En la Roma antigua, se celebraba el 14 de febrero como una de las jornadas de las Fiestas Lupercales, agasajos paganos que daban la bienvenida a la primavera y exaltaban la fertilidad, hasta que en el año 494 antes de nuestra era, el papa Gelasio I decidió dedicarla a San Valentín.
Quién fue este hombre y los misterios que envuelven su identificación con este día se pierde a lo largo de la historia con versiones que se refieren a tres mártires, por lo menos, con igual nombre.
El primero, un médico romano ordenado sacerdote y a quien el emperador Claudio mandó decapitar en el año 270; otro, un obispo de la ciudad de Terni; y por último, Valentín de Recia, también obispo, que fue enterrado en Mais, todos italianos.
Sin embargo, la mayoría de los investigadores se decantan por el médico Valentín que se opuso a la prohibición de Claudio, que impedía el casamiento entre las parejas jóvenes.
Según el gobernante, los hombres solteros en la flor de la vida eran mejores soldados. Valentín lo desafió y unía en secreto a los amantes; el 14 de febrero marcó el día de su muerte, de ahí que se considere el patrón de los enamorados.

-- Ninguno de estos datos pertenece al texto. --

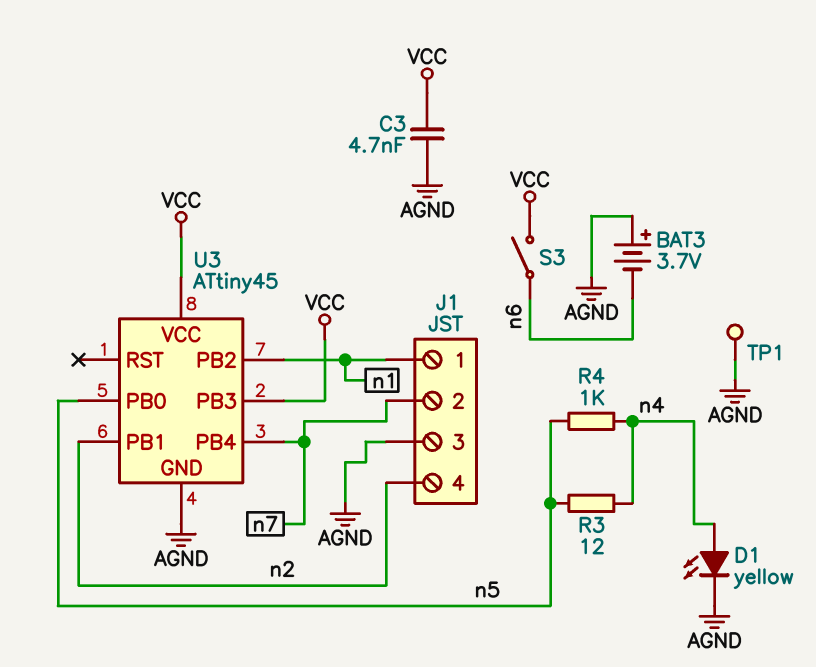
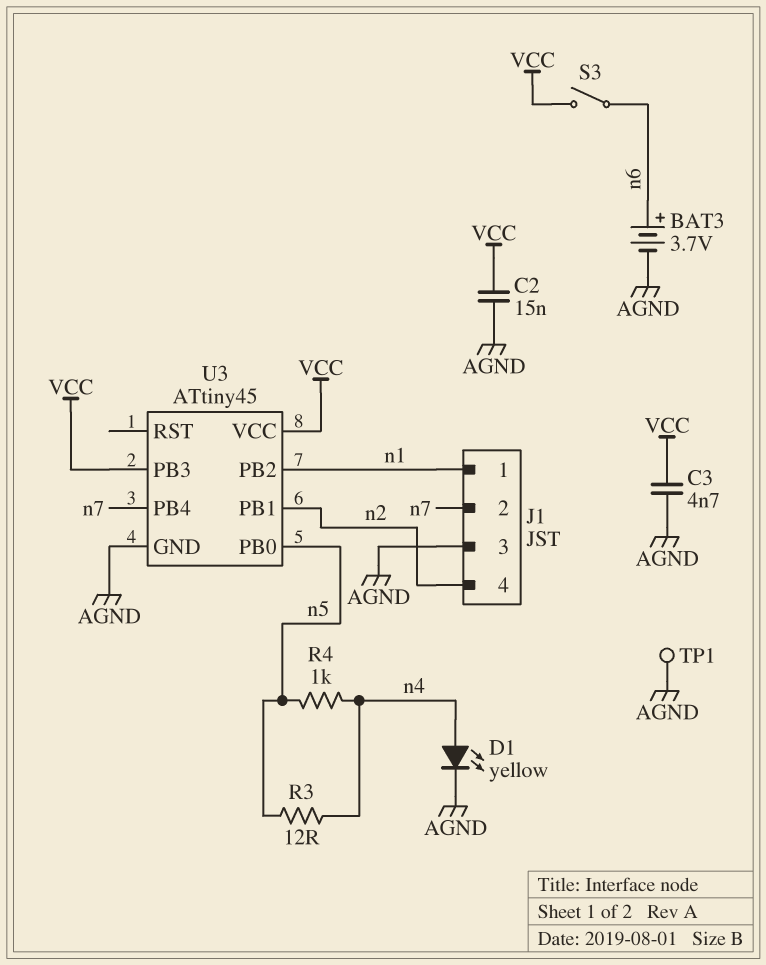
BAT3: 3.7V (plus AGND, minus n6) -> 3.7V (plus n6, minus AGND)
C2: none -> 15nF (AGND, VCC)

Lo cierto es que con o sin San Valentín, la jornada ha trascendido en todo el orbe como momento propicio para celebrar el amor, no sólo a la pareja sino en todas sus formas posibles; y también la amistad.
Un día en el que todos los seres del mundo debieran quererse un poco más, y hacerlo extensivo a los restantes 364 del almanaque; quizás así el Planeta fuera un lugar más acogedor.